Drug Cases: Majority ends in acquittal Narcotics officials say faulty charge sheets, lack of witnesses are to blame

In the first nine months of this year, more than 60 percent of the accused got acquitted in drug-related cases, and narcotics control officials blame the poor conviction rate mainly on the faulty charge sheets and a lack of witnesses.

The scenarios were almost similar in the previous two years.

In the circumstances, most of the criminals are going back to the drug trade once they come out of jail, police and narcotics control officials say.

Different courts delivered judgments in 11,862 drug cases between January and September this year, acquitting 9,231 of the 15,212 accused, show data from the Police Headquarters. Around 55 percent suspects were acquitted in 2015 and 56 percent last year.

That happened despite tests, carried out at the labs of Department of Narcotics Control (DNC), confirmed that evidence found in possession of the suspects were indeed drugs, said officials from the department.

In the first six months of this year, the department examined 28,000 samples of evidence collected from law enforcers and all the tests were positive for drugs, Dulal Krishna Saha, chief forensic expert at DNC central laboratory, told The Daily Star.
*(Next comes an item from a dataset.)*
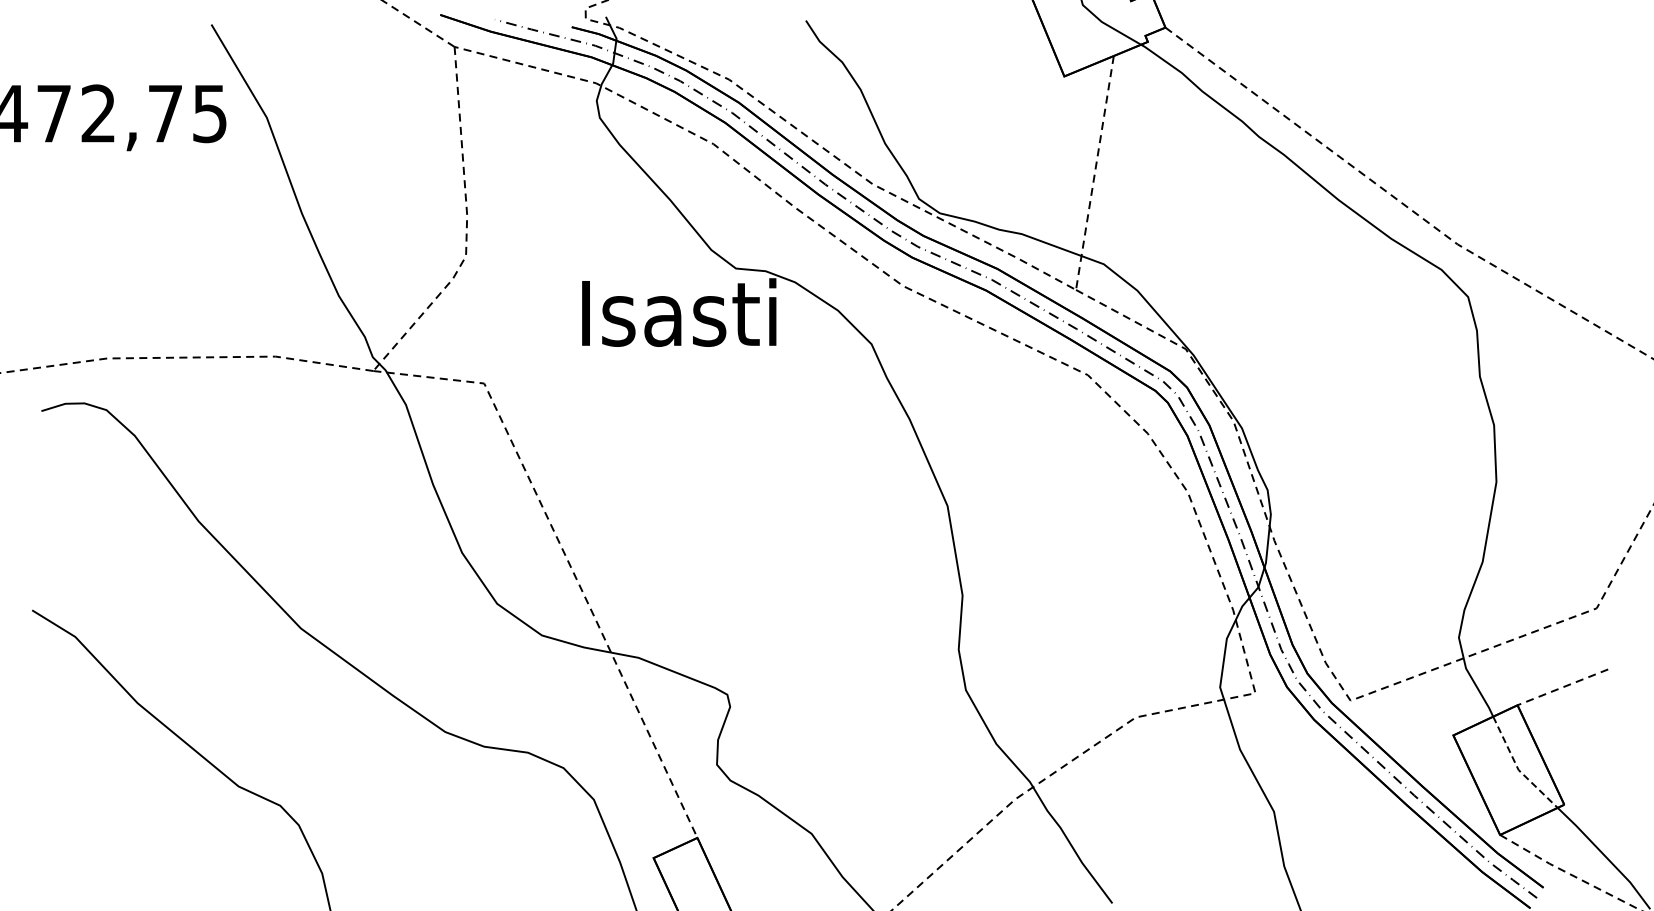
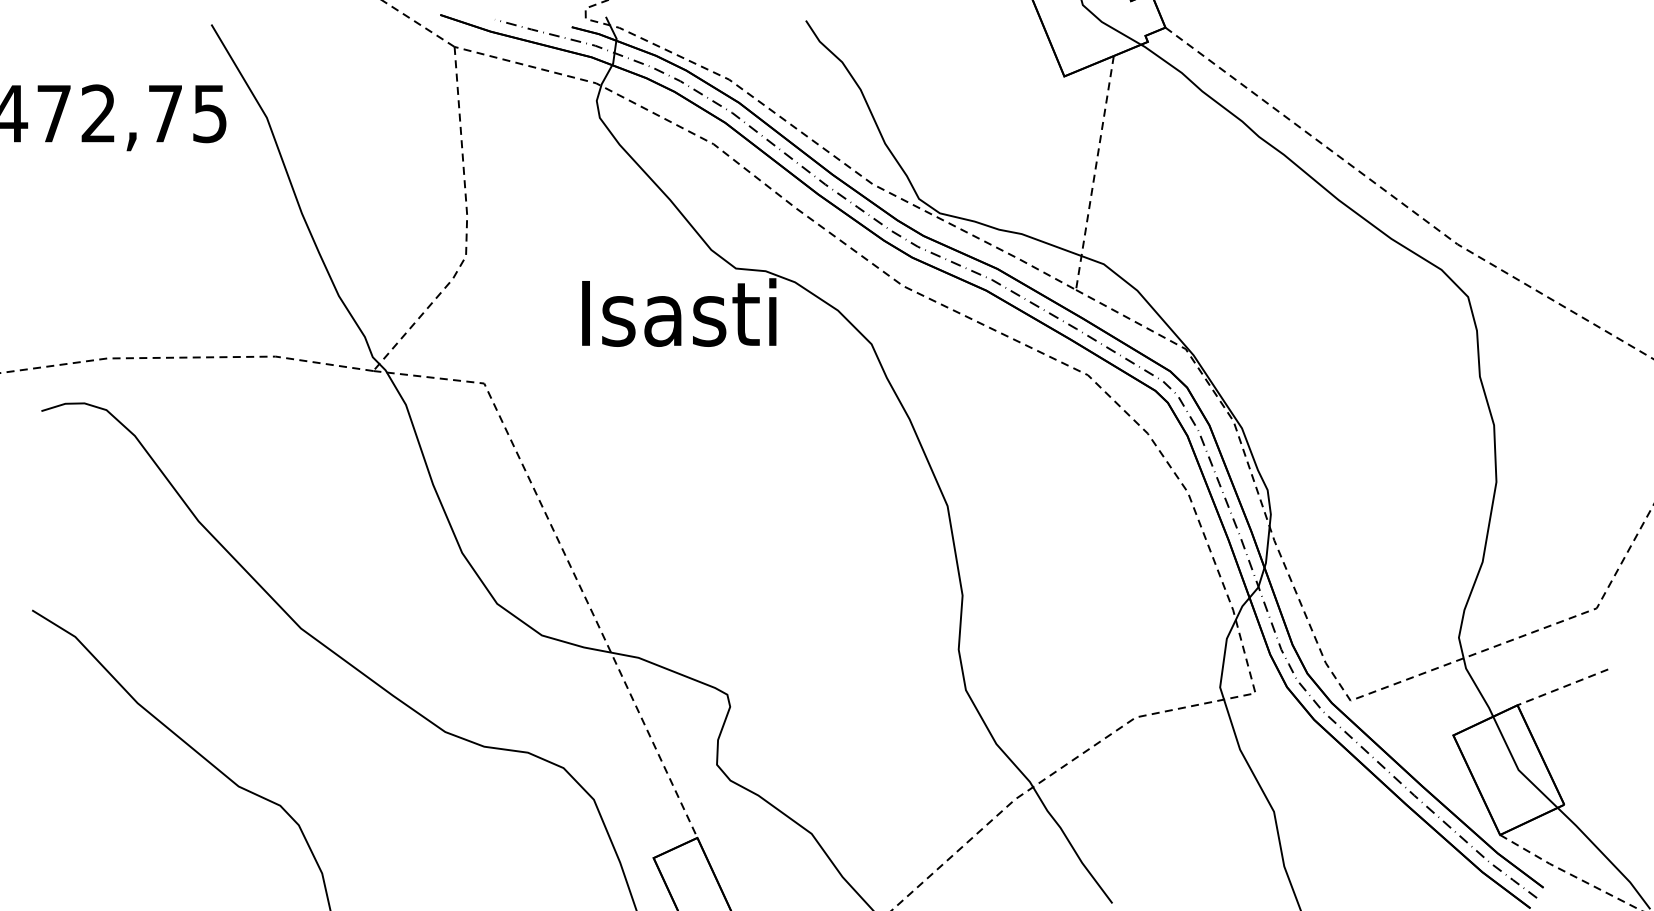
line at (1517, 768): dashed -> solid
“This forensic test result is considered prime evidence in any case,” he said.

DNC Additional Director General (intelligence) Nazrul Islam Shikder said his department started studying verdicts in narcotics cases this year.

Investigators often in the charge sheets mention that the suspects are accused of possessing yaba or phensedyl instead of saying amphetamine and codeine, he said, adding that such “mistakes” weaken the charge sheets.

In many cases, investigators are “bribed” to prepare faulty charge sheets.

Talking to these correspondents on November 13, a female drug trader, who had been facing six cases, said she got acquitted in three of the lawsuits after “spending” Tk 90,000 and several weeks behind bars.

Wishing not to be named, the woman from Karwan Bazar Railway slum said she again got involved in drug rackets immediately after coming out on bail.

Most of those freed from jail on acquittal do the same thing, Ahsan Ur Rahman, DNC deputy director (Intelligence), said.

The dearth of witnesses and lengthy legal procedures are also helping criminals go scot-free.

Sometimes, the legal procedures are so lengthy that when DNC officials are asked to appear before courts as witnesses, they already go into retirement by that time. Some of them are not even notified about the hearing dates as they no longer remain at work, said DNC officials, adding that usually, each of the department officials is witness in 80 to 100 cases.

DNC ADG Nazrul Islam said, “We are writing to magistrates requesting them to hear multiple drug-related cases on a single date so that a DNC officer can give witness statements in a number of cases on the same day.”

Sohely Ferdous, assistant inspector general of the police headquarters, told The Daily Star that on many occasions, they lost track of witnesses as trials began long after the suspects had been arrested.

At times, the investigation officers get transferred before the trial begins, she said.

Moreover, many witnesses do not want to testify against powerful and influential suspects for fear of life while others give false statements for money, the officer added.

Some DNC officials also blame public prosecutors for the poor rate of conviction in drug-related cases.

Contacted, Tapash Kumar Pal, additional public prosecutor (Addl PP) at Metropolitan Sessions Judges Court, however, refuted the allegation.

It’s the law enforcers, who do not produce witnesses properly, he said.

Police bring some “floating” witnesses who remain traceless during trial, said Tapash.

“In some cases, the witnesses in cross examination informed us that they know nothing about the cases,” he said, adding that the accused take advantage of such “loopholes” and get acquitted.”We have nothing to do about it.”

Besides, he said, they also receive faulty investigation reports, which help accused go unpunished.